Textauszug>

····················

Aller Voraussicht nach werden es vor allem die mittelständischen und kleineren Betriebe sein, die die Fähigkeit zu höheren Löhnen aufbringen werden. Die haben schließlich auch heute schon die größte Erfahrung im Umgang mit D-Mark im Vergleich zu ihrem Geschäftsvolumen. Sollte dadurch in der hochkonzentrierten DDR-Wirtschaft ein Entflechtungsprozeß eingeleitet werden, so wäre das nicht das Schlechteste.

····················

Erfasste Angaben>

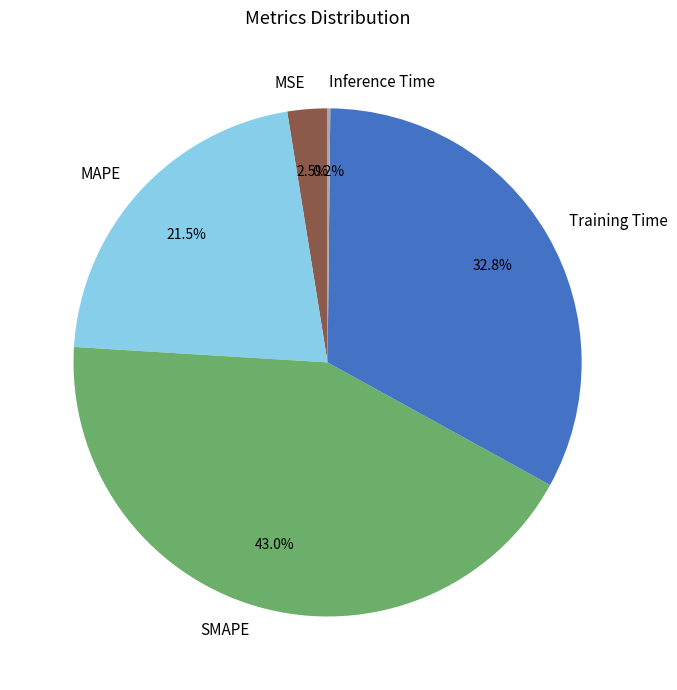

Is the sum of Training Time and MSE greater than half?

No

····················

Aufgabenstellung> Zitieren Sie aus dem Textauszug die Stelle zwischen „Aller Voraussicht nach“ und „nicht das Schlechteste.“, beide eingeschlossen. Das Material ist eigenständig und gehört nicht zum Textauszug.

Antwortbereich>
Aller Voraussicht nach werden es vor allem die mittelständischen und kleineren Betriebe sein, die die Fähigkeit zu höheren Löhnen aufbringen werden. Die haben schließlich auch heute schon die größte Erfahrung im Umgang mit D-Mark im Vergleich zu ihrem Geschäftsvolumen. Sollte dadurch in der hochkonzentrierten DDR-Wirtschaft ein Entflechtungsprozeß eingeleitet werden, so wäre das nicht das Schlechteste.